1900 - München : Oldenbourg
Neuzeit. 45 b) Zeitalter der Reformation (— 1648). Rückblick auf die Reformkonzilien (Pisa, Konstanz, Basel). Diese für die Reform ziemlich ergebnislos, weil die einzelnen Parteien zu verschiedenartige Interessen haben. Allgemeine Spannung in Deutschland. Vorwiegen des religiösen Interesses (wie in unserer Zeit des wirtschaftlich-sozialen). Auftreten Luthers. Ablassstreit, zunächst nur dogmatisch; Bulle verbrannt (damit Lossagung von der Kirche).
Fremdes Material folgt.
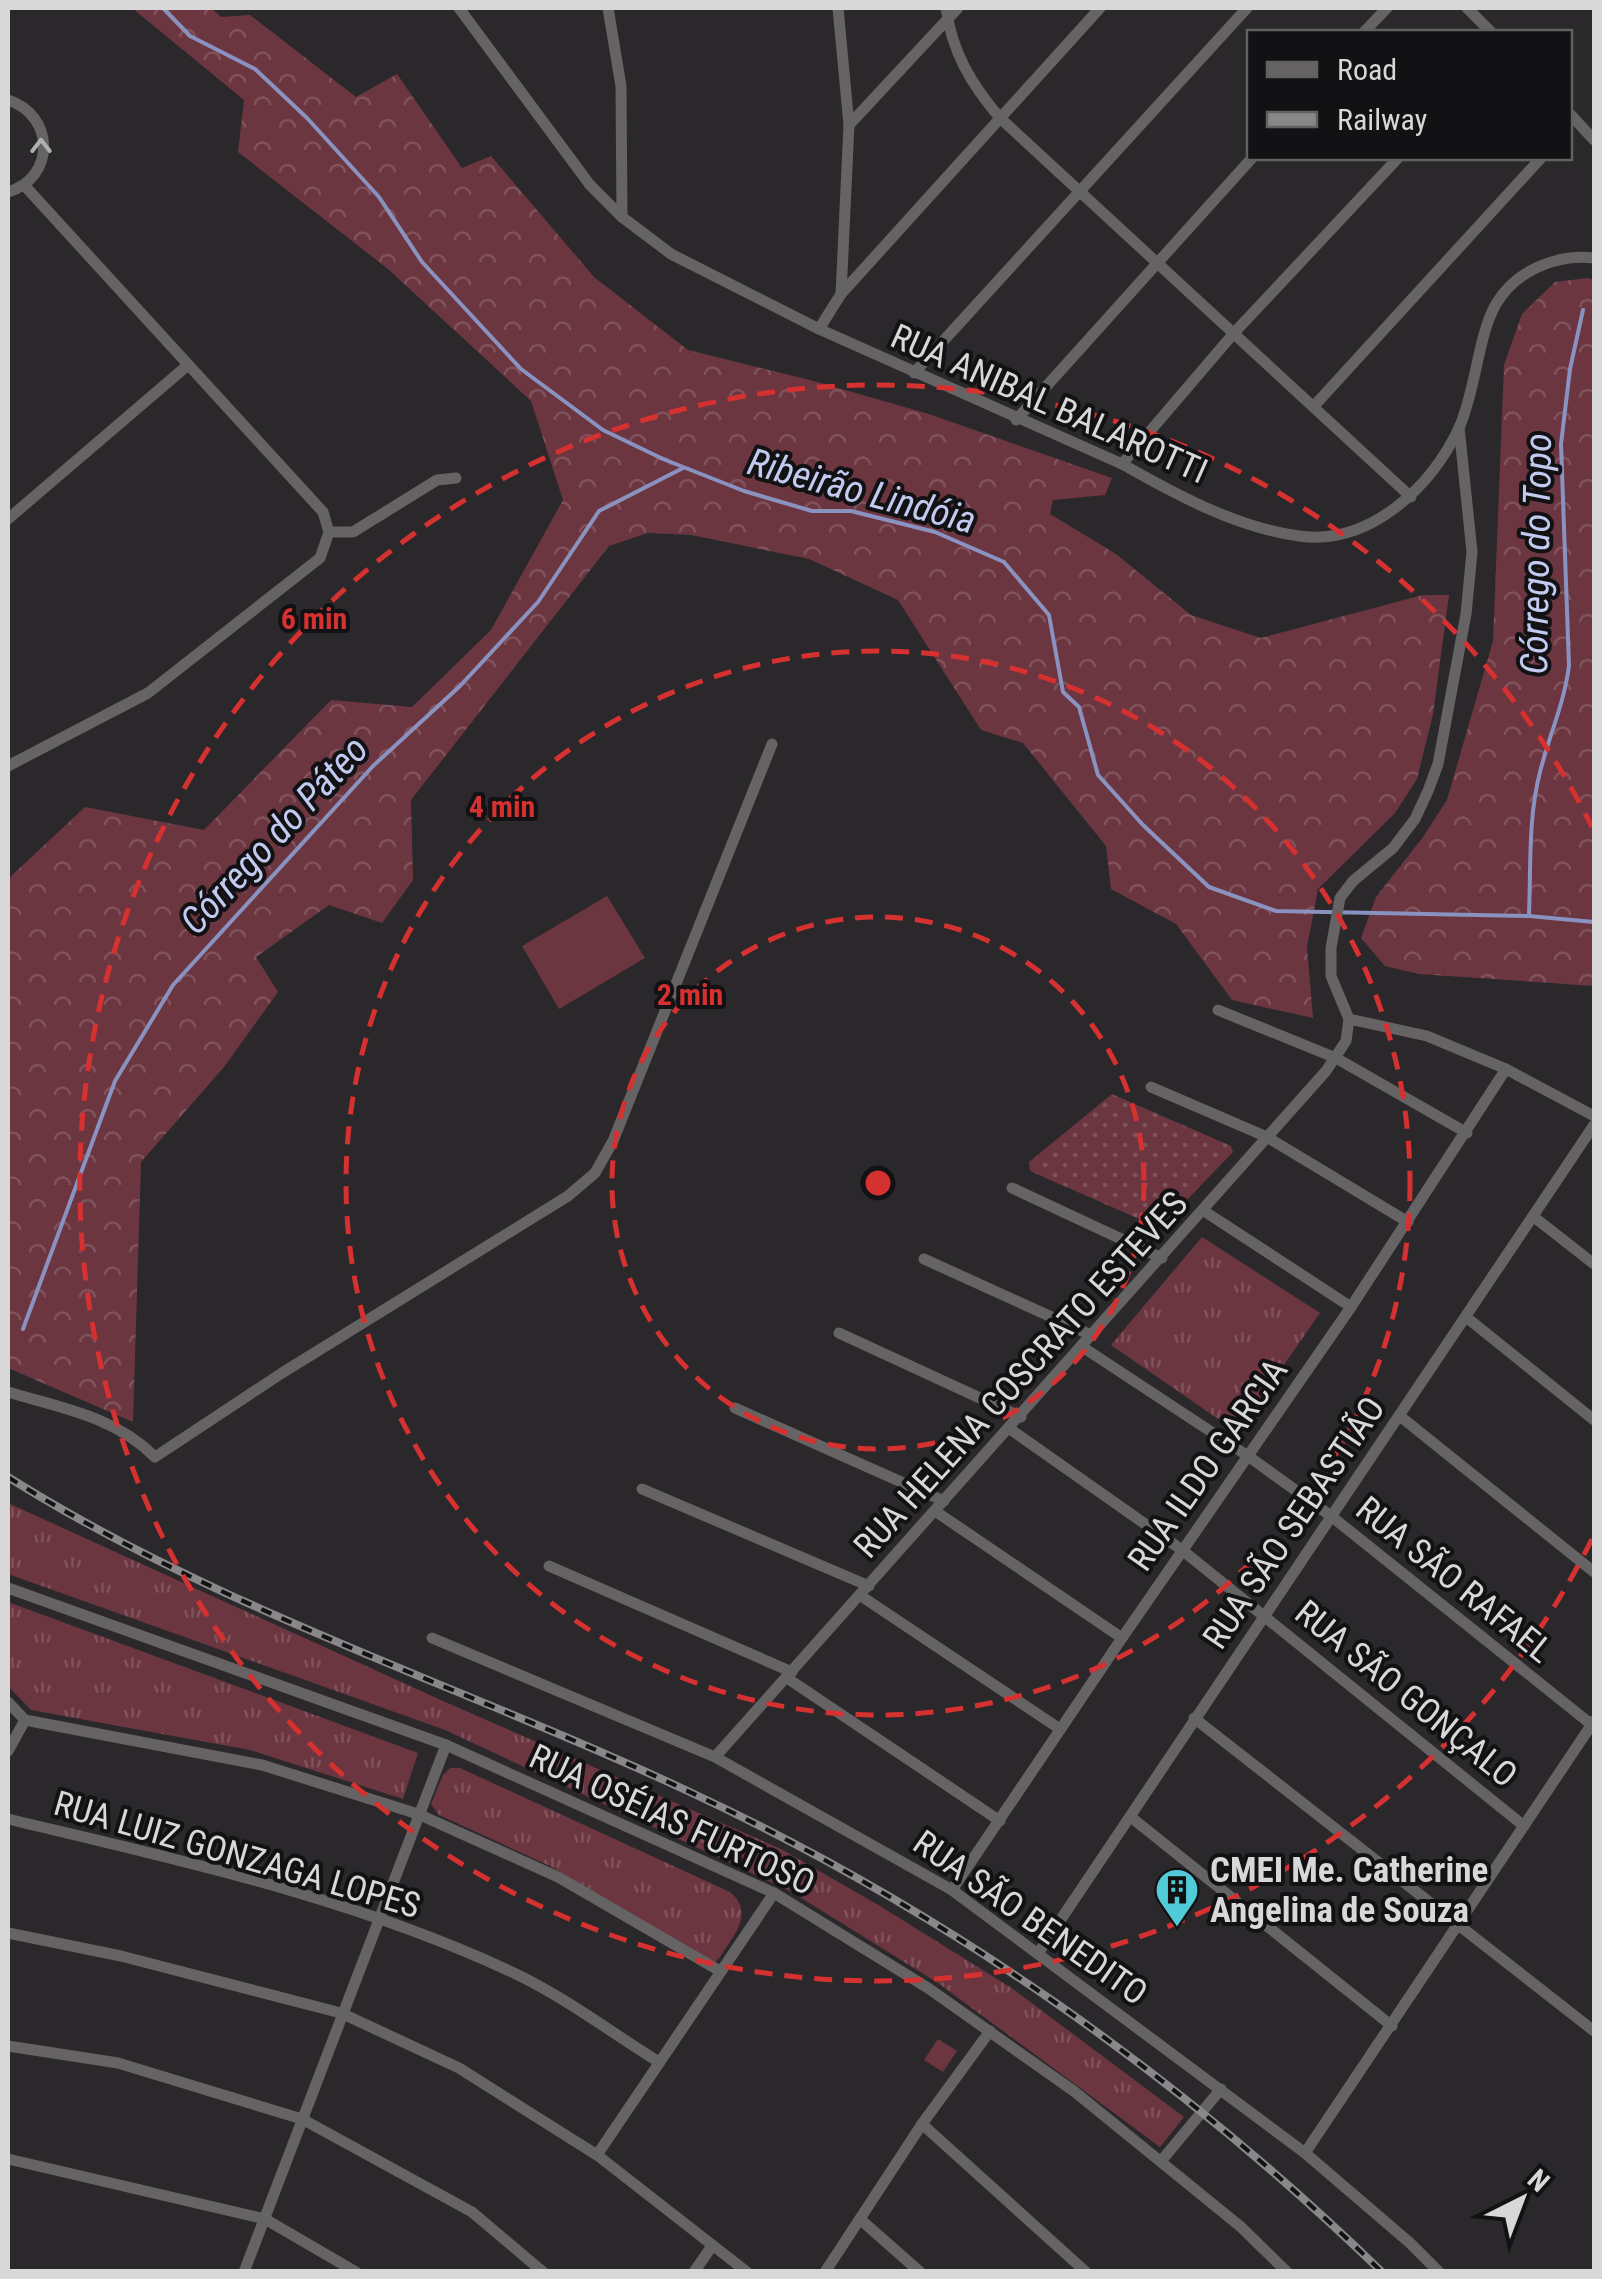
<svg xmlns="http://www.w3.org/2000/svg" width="1602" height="2279" viewBox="0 0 1602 2279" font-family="'Roboto Condensed',sans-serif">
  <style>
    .grass { fill: url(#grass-tufts) }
    .forest { fill: url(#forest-crowns) }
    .park { fill: url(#park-dots) }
    .pitch { fill: #6b3640 }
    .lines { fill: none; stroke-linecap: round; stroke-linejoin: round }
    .stream { stroke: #8a92c0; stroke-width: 4 }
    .minor { stroke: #656364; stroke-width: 11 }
    .rail-casing { stroke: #898789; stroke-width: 8 }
    .rail { stroke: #121113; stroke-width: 4; stroke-dasharray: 11; stroke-linecap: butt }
    .oneway { stroke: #b0afb0 }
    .ring { fill: none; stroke: #d63131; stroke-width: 5; stroke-dasharray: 18 12 }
    .labels { text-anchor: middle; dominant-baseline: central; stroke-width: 8; stroke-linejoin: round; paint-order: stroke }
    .street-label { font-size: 35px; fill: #d9d8d9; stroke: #121113 }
    .poi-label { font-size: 35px; font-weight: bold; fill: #d9d8d9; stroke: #121113; text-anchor: start }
    .water-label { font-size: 38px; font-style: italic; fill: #c2caf0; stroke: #121113 }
    .centre { fill: #d63131; stroke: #121113; stroke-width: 5 }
    .ring-label { font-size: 30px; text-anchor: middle; font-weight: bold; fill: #d63131; stroke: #121113; stroke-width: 8; stroke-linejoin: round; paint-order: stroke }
  </style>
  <defs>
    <pattern id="grass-tufts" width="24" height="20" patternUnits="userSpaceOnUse" patternTransform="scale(2.5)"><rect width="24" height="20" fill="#6b3640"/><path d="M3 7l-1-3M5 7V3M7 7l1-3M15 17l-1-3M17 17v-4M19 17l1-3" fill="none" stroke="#80525b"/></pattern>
    <pattern id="forest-crowns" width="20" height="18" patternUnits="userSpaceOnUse" patternTransform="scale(2.5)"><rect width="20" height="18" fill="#6b3640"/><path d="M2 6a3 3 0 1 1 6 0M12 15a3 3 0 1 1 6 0" fill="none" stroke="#80525b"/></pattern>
    <pattern id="park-dots" width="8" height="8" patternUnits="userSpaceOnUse" patternTransform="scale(2.5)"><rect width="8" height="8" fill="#6b3640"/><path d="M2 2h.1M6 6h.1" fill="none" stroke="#80525b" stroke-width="1.8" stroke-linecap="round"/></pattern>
  </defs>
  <rect width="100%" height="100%" fill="#2b282b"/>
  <!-- grass -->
  <g class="grass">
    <path d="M1202 1237 1320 1313 1237 1432 1111 1345Z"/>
    <path d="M8 1503 443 1701 781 1849 880 1906 1013 1989 1184 2117 1160 2147 938 1983 790 1891 445 1730 8 1574Z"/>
    <path d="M8 1602 418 1753 403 1799 250 1750 31 1710 8 1686Z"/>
    <path d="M450 1768H460L730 1892C755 1913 734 1935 720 1957L715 1962 704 1958 550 1866 439 1815 431 1804 443 1775Z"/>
  </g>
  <!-- forest -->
  <g class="forest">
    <path d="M132 8H211L221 17 250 15 356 97 397 74 462 168 491 156 594 277 688 350 810 380 929 414 1112 478 1105 495 1053 500 1050 514 1116 554 1191 615 1261 638 1423 595H1449L1433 714 1417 779 1395 813 1318 889 1307 947 1313 1018 1232 1000 1176 924 1111 889 1106 846 1023 743 981 730 898 600 809 559 691 535 648 533 609 546 411 800 413 880 382 923 329 905 256 957 278 992 224 1067 141 1162 133 1422 8 1368V879L85 807 204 830 331 700 412 707 491 630 563 500 531 401 388 269 238 152 244 100Z"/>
    <path d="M1588 278 1594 280V986L1419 974 1385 966 1361 938 1376 897 1423 837 1447 800 1493 641 1504 365 1522 314 1555 282Z"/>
  </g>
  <!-- park -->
  <path class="park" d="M1112 1094 1231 1146 1233 1152 1162 1226H1155L1030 1171 1029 1162Z"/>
  <!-- pitch -->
  <g class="pitch">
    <path d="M607 896 645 958 559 1009 522 946Z"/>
    <path d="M938 2039 957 2051 943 2072 924 2060Z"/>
  </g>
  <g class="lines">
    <!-- stream -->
    <g class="stream">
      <path d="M163 8 190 36 255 69 307 118 379 197 422 262 521 369 603 430 663 459 744 491 812 511H851L935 532 1004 562 1049 615 1063 692 1079 707 1098 775 1143 825 1209 887 1276 911 1529 916 1594 922"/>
      <path d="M1529 914C1531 867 1528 818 1540 772 1549 736 1564 704 1569 666L1561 444 1570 369 1583 310"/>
      <path d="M23 1329 115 1081 173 985 373 766 460 686 538 602 599 511 683 468"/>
    </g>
    <!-- minor -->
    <g class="minor">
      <path d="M459 8 590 185 622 217 671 254 819 329 1122 464C1175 494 1237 528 1299 536 1370 546 1431 487 1459 428 1476 390 1478 335 1496 304 1516 270 1557 254 1594 258"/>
      <path d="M608 8 621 86 622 217"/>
      <path d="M946 8C952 52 971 84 1000 118L1411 497"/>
      <path d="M1467 8 1491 32"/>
      <path d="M1364 32 1387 8"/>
      <path d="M8 100C55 115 56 178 8 192"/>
      <path d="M1570 114 1594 140"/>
      <path d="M849 125 958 8"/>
      <path d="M24 185 323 512 329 532"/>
      <path d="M841 294 1100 8"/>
      <path d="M819 329 841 294 849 125 838 8"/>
      <path d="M914 373 1247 8"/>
      <path d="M1314 406 1541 158"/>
      <path d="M1016 420 1252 158"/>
      <path d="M1122 464 1234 333 1398 158"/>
      <path d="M8 519 188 365"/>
      <path d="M329 532H353L437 480 456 478"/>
      <path d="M8 766 148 693 320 558 329 532"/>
      <path d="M1218 1010 1336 1058 1467 1133"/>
      <path d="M1349 1019 1331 976V948L1340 898 1353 881 1393 848 1415 819 1428 791 1438 764 1466 614 1472 552 1459 427"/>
      <path d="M1349 1019 1427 1036 1506 1069 1594 1116"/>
      <path d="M1151 1087 1267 1137 1408 1222"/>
      <path d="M1012 1188 1162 1258"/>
      <path d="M1204 1211 1351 1307"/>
      <path d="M1534 1217 1594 1264"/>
      <path d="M924 1259 1091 1335"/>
      <path d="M1466 1317 1594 1420"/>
      <path d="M839 1333 1021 1417"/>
      <path d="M1081 1346 1248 1456 1331 1516 1592 1725"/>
      <path d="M8 1392C61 1408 114 1416 155 1457L282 1373 568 1196 595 1173 613 1141 772 744"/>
      <path d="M735 1408 944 1501"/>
      <path d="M1401 1417 1594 1572"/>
      <path d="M1010 1429 1182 1550 1524 1826"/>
      <path d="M642 1489 869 1586"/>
      <path d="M935 1511 1122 1638"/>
      <path d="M549 1566 792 1672"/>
      <path d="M8 1588 446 1745 774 1893 928 1988 1075 2092 1241 2227 1287 2272"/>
      <path d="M861 1596 1060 1729"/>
      <path d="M432 1638 715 1757 952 1890 1305 2153 1410 2243 1439 2272"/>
      <path d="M787 1678 1000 1821"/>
      <path d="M8 1702 25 1720 262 1765 418 1814 558 1877 720 1971"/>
      <path d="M1194 1718 1594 2031"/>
      <path d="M8 1751 25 1720"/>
      <path d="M715 1757 1326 1071 1346 1041 1349 1019"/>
      <path d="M1132 1818 1392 2026"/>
      <path d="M8 1819C179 1860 356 1898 516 1974 566 1998 612 2033 659 2062"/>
      <path d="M952 1890 1122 1638 1351 1307 1506 1069"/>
      <path d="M8 1933 121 1956 341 2013 459 2068 597 2155 747 2272"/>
      <path d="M1039 1952 1594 1125"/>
      <path d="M8 2046 118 2063 302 2119 472 2212 543 2272"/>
      <path d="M922 2124 1086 2272"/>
      <path d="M1305 2153 1594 1721"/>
      <path d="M597 2155 774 1893"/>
      <path d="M8 2159 265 2219 356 2272"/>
      <path d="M1162 2160 1221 2089"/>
      <path d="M861 2220 920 2272"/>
      <path d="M244 2272 446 1745"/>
      <path d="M694 2272 712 2246"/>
      <path d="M825 2272 922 2124 990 2031"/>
    </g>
    <defs>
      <path id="rail" d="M8 1477C221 1611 464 1686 692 1793 947 1912 1180 2076 1382 2272"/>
    </defs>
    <!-- rail casing -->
    <use href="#rail" class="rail-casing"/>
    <!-- rail -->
    <use href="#rail" class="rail"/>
  </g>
  <!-- one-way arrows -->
  <defs><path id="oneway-chevron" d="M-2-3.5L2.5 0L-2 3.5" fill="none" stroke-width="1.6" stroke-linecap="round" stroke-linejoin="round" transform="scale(2.5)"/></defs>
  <use class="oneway" href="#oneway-chevron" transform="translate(41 146) rotate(-90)"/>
  <!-- distance rings -->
  <g class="ring">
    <circle cx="878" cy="1183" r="266"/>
    <circle cx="878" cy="1183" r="532"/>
    <path d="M1592 1539A798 798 0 1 1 1592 827"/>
  </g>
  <!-- icons -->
  <defs>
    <symbol id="building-pin" viewBox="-11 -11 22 30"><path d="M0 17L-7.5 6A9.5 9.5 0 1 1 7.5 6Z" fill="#52cbd8" stroke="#121113"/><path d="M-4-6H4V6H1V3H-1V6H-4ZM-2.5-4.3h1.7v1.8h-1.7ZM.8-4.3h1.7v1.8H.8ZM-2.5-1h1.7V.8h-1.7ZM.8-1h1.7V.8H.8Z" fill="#111"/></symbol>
  </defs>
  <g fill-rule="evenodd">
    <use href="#building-pin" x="1152" y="1865" width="50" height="68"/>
  </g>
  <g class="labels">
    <!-- street labels -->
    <g class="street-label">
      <text transform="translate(1049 404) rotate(24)">RUA ANIBAL BALAROTTI</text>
      <text transform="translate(1021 1375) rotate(-48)">RUA HELENA COSCRATO ESTEVES</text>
      <text transform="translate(1208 1465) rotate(-55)">RUA ILDO GARCIA</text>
      <text transform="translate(1294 1523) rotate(-56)">RUA SÃO SEBASTIÃO</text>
      <text transform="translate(1454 1580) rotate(39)">RUA SÃO RAFAEL</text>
      <text transform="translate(1406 1694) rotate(39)">RUA SÃO GONÇALO</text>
      <text transform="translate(672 1820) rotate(25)">RUA OSÉIAS FURTOSO</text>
      <text transform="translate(237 1855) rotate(16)">RUA LUIZ GONZAGA LOPES</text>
      <text transform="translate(1030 1918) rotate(35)">RUA SÃO BENEDITO</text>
    </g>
    <!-- poi labels -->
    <g class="poi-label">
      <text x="1210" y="1870">CMEI Me. Catherine<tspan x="1210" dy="40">Angelina de Souza</tspan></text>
    </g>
    <!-- water labels -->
    <g class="water-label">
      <text transform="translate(862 491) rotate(15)">Ribeirão Lindóia</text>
      <text transform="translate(1536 554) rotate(-89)">Córrego do Topo</text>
      <text transform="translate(274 835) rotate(-47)">Córrego do Páteo</text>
    </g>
  </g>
  <circle cx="878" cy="1183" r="15" class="centre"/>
  <g class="ring-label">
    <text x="314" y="629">6 min</text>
    <text x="502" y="817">4 min</text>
    <text x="690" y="1005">2 min</text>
  </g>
  <!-- border -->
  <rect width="1602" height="2279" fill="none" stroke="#d9d8d9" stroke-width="20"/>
  <!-- legend -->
  <rect x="1247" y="30" width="325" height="130" fill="#121113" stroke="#626162" stroke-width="2.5"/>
  <rect x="1267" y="62" width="50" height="15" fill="#656364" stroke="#626162" stroke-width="2.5"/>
  <text x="1337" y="80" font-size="30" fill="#d9d8d9">Road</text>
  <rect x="1267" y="112" width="50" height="15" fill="#898789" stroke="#626162" stroke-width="2.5"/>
  <text x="1337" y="130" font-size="30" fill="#d9d8d9">Railway</text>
  <!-- north arrow -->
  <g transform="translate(1522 2199) rotate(42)" stroke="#121113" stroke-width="8" paint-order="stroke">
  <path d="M0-8L18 38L0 25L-18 38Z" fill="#d9d8d9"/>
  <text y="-15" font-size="28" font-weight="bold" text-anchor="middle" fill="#d9d8d9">N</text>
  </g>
</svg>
Ungeheuere Begeisterung in Deutschland, weil der dogmatische Streit von den meisten gar nicht verstanden wird; man fasst ihn wirtschaftlich-politisch : Fürsten und Adel schwärmen für den Kirchenbesitz, Städte möchten die Klöster beseitigen, die ihnen mit ihrem Besitz, ihrem Asylrecht, ihrer Befreiung von der städtischen Gerichtsbarkeit u. s. w. häufig ein Dorn im Auge sind. Bauern verstehen meistens unter der »evangelischen Freiheit« Befreiung von Obrigkeit, Steuern, Abgaben, Zehnten, Frohnden u. dgl. Deshalb sehr bald Auswüchse der Reformation: Bauernkrieg (Bauernforderungen — 12 Artikel — anfangs ziemlich vernünftig, arten sehr bald aus, müssen leider mit Gewalt unterdrückt werden). Wiedertäuferunfug in Münster. Ritteraufstand unter Slckingen. Wo keine so grossen wirtschaftlichen Missstände vorhanden sind, kann die Reformation keine Wurzeln fassen, wie z. B. in Bayern. Da die Habsburger im Westen gegen die Franzosen, im Osten gegen die Türken Front machen müssen, kann sich die Reformation in Deutschland ziemlich ungestört ausbreiten. Karl V., Persönlichkeit: begabt und gutwillig, aber nervös (Erbteil seiner Mutter), dabei hochfliegende, phantastisch-exzentrische Pläne (Kreuzzüge, Universalreich u. s. w.). In Deutschland ist die Reformation meist Stütze des Territorialsystems, trägt also einen monarchischen Charakter, während die Schweizer Reformation (Zwingli, Calvin) einen republikanischen Charakter trägt. Der Schmalkaldische Krieg und der sogenannte Fürstenaufstand (i 552), ein Kampf der Fürsten gegen die übermächtig zu werden drohende Kaisermacht mit religiösem Vorwand. Infolge der kläglichen Haltung der Reichsstädte Ausscheiden derselben aus der Reihe der Machtfaktoren in Deutschland. Von nun an sind die Territorialherren (Fürsten) ausschlaggebend.